:: Selected passage ::
------------------------------------------------------------
Sigholm is continuously quantifying and analysing the rapid changes taking place in Europe's energy system.
In our recent long-term forecast, we have weighed up several different aspects and simulated the electricity price for the years 2023-2050 per electricity trading area and per power type. Below is a selection of our conclusions.
Wet, windy and record-breakingly cheap
Low pressure has dominated the weather since early July. Mild weather reduces the heat load while wind and precipitation increase production. Especially in Sweden, the reservoirs of hydroelectric power plants are expanded and hydroelectric operators are forced to produce. This is putting considerable pressure on the price, and in week 38 the spot price on NordPool averaged 3.10 öre/kWh in SE3, a historically lowest weekly average for the price area. Out in Europe, the situation is different, and with the gas crisis and robust emission rights prices, electricity prices are around 120 öre/kWh. As soon as hydropower producers in Sweden regain control of the volumes, prices in southern Sweden will quickly rise.
Figure 1: Hydropower plant reservoir levels rise rapidly after months of low heat load, windy weather and abundant precipitation. Especially in SE2 Sundsvall. An average filling rate above 100 % is not possible. Hydropower producers have to choose between producing at low prices now or spilling for free later.
------------------------------------------------------------
:: The problem ::
Answer these from the electricity price text:
(a) Which years does the long-term forecast simulate electricity prices for?
(b) What was the average NordPool spot price in SE3 in week 38?
(c) Which price area does the Figure 1 caption single out for rising reservoir levels?
These items have nothing to do with the electricity price text.

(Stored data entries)
------------------------------------------------------------
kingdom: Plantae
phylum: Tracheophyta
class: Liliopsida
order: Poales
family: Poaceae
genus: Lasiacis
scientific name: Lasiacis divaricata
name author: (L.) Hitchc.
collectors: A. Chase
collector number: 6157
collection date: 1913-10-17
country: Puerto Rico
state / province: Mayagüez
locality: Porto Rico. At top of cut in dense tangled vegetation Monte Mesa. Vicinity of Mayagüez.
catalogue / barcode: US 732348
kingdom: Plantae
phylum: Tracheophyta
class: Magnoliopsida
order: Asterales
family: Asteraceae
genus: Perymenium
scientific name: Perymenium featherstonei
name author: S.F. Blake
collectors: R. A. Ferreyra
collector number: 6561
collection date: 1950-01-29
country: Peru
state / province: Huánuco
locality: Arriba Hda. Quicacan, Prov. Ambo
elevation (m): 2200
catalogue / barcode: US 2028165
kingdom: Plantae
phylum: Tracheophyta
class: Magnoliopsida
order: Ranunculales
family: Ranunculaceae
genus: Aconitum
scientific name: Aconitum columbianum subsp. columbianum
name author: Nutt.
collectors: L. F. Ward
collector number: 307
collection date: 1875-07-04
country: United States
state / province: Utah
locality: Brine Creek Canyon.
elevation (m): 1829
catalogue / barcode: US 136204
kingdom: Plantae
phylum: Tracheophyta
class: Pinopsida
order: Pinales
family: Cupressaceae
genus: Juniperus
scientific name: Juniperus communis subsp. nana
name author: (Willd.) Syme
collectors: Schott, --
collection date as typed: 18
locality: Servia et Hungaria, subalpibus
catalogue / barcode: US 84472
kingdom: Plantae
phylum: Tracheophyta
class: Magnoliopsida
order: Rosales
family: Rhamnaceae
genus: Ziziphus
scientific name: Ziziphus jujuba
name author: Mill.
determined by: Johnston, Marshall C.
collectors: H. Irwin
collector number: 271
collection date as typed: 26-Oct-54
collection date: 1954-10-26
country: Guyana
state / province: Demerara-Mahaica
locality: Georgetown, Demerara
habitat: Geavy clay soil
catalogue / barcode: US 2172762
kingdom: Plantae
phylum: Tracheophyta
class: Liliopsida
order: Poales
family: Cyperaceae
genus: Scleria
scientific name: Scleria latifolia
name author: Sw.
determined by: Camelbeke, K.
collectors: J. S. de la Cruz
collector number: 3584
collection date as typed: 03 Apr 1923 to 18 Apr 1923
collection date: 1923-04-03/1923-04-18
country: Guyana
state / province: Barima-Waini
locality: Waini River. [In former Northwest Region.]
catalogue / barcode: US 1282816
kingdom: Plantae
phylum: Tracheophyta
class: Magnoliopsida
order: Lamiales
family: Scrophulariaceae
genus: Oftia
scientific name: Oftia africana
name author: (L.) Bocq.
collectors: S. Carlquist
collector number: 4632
------------------------------------------------------------
:: Task solution ::
(a) 2023-2050
(b) 3.10 öre/kWh
(c) SE2 Sundsvall